REPUBLIKA.CO.ID, DENPASAR - Surat Keputusan (SK) menyangkut pengurangan masa hukuman (remisi) untuk Schapelle Leigh Corby, warga negara Australia yang terlibat kasus penyeludupan 4,2 kg mariyuana belum turun dari Pemerintah Pusat.
"Kami belum bisa perkirakan kapan SK itu akan turun karena itu kewenangan Pusat," kata Kepala Lembaga Pemasyarakatan Kelas II-A Kerobokan Denpasar, I Gusti Ngurah Winarta, di Denpasar, Jumat (17/8).
Menurut dia, hal itu terkait dengan Peraturan Pemerintah Nomor 28 tahun 2006 yang menyatakan keputusan pemberian remisi umum kepada semua narapidana yang tersangkut kasus narkoba, terorisme, 'ilegal logging', dan kejahatan trans-nasional diatur Pusat.
Pihak Lapas Kerobokan mengusulkan enam bulan remisi serangkaian Hari Ulang Tahun (HUT) ke-67 Proklamasi RI kepada narapidana berparas ayu kasus narkoba itu. Dia mengungkapkan bahwa, Corby sudah memenuhi syarat untuk diusulkan mendapat remisi karena berkelakuan baik dan mengikuti kegiatan dalam lapas.
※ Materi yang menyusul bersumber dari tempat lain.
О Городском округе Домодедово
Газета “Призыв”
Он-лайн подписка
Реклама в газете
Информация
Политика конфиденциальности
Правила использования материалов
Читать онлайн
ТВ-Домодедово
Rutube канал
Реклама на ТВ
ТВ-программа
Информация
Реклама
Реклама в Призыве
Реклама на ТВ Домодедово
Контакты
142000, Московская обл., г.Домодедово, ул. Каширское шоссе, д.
"Kalau sekarang diusulkan remisi enam bulan, karena tahun 2011 lalu, Ia (Corby) mendapat lima bulan. Tahun belakangan tetap akan mendapat enam bulan karena batas maksimalnya remisi enam bulan," tambah Widiarta.
Namun pada saat perayaan HUT RI di dalam lapas, yang bersangkutan tidak tampak, padahal menjadi pusat perhatian media itu. Pihak lapas mengungkapkan bahwa warga binaan asal Australia itu mengalami trauma dengan kamera dan lebih memilih berdiam di dalam selnya di Blok Wanita Wijaya Kusuma.
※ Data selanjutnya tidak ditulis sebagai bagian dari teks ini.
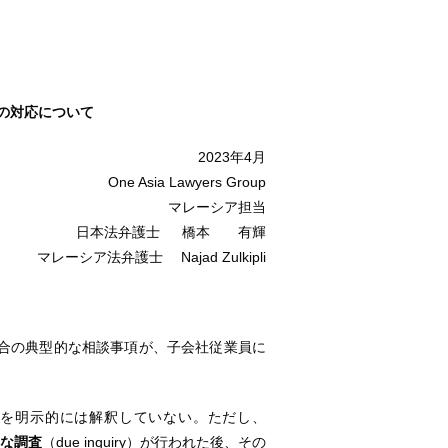
の対応について
2023年4月
One Asia Lawyers Group
マレーシア担当
日本法弁護士 橋本 有輝
マレーシア法弁護士 Najad Zulkipli
合の典型的な相談事項が、子会社従業員に
を明示的には解釈していない。ただし、
な調査
（due inquiry）が行われた後、その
Jika usulan remisi yang ketujuhnya dikabulkan, maka Corby akan bebas pada 24 Maret 2017. Selain Corby, bersama tujuh narapidana asing lainnya juga mendapat usulan remisi.
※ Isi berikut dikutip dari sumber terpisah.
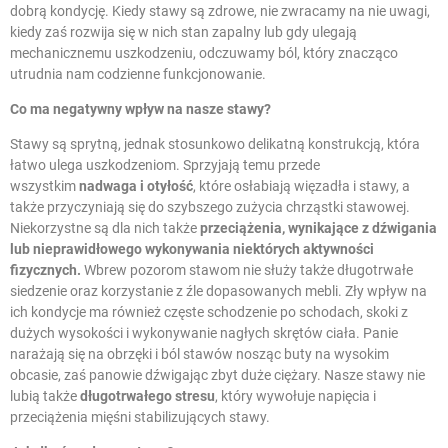
dobrą kondycję. Kiedy stawy są zdrowe, nie zwracamy na nie uwagi,
kiedy zaś rozwija się w nich stan zapalny lub gdy ulegają
mechanicznemu uszkodzeniu, odczuwamy ból, który znacząco
utrudnia nam codzienne funkcjonowanie.
Co ma negatywny wpływ na nasze stawy?
Stawy są sprytną, jednak stosunkowo delikatną konstrukcją, która
łatwo ulega uszkodzeniom. Sprzyjają temu przede
wszystkim
nadwaga i otyłość
, które osłabiają więzadła i stawy, a
także przyczyniają się do szybszego zużycia chrząstki stawowej.
Niekorzystne są dla nich także
przeciążenia, wynikające z dźwigania
lub nieprawidłowego wykonywania niektórych aktywności
fizycznych.
Wbrew pozorom stawom nie służy także długotrwałe
siedzenie oraz korzystanie z źle dopasowanych mebli. Zły wpływ na
ich kondycje ma również częste schodzenie po schodach, skoki z
dużych wysokości i wykonywanie nagłych skrętów ciała. Panie
narażają się na obrzęki i ból stawów nosząc buty na wysokim
obcasie, zaś panowie dźwigając zbyt duże ciężary. Nasze stawy nie
lubią także
długotrwałego stresu
, który wywołuje napięcia i
przeciążenia mięśni stabilizujących stawy.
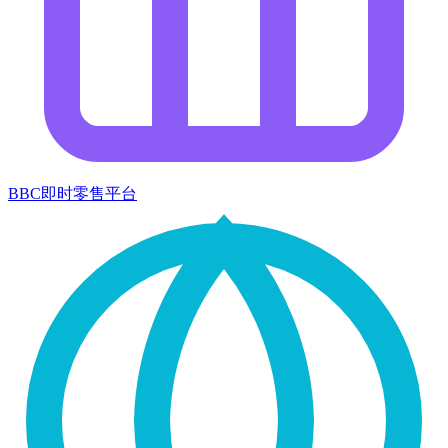
BBC即时零售平台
Mereka di antaranya Renae Lawrance berasal dari Australia, Peter Achim (Jerman), Garcia Jean Marc (Prancis), Lem Tiam Soon (Malaysia), Gary Martin (Inggris), Mohammad Umar (India), dan Ryoun Seong Sik (Korea). Mereka diusulkan mendapatkan remisi khusus dengan rentang masa pengurangan tahanan mulai satu hingga enam bulan.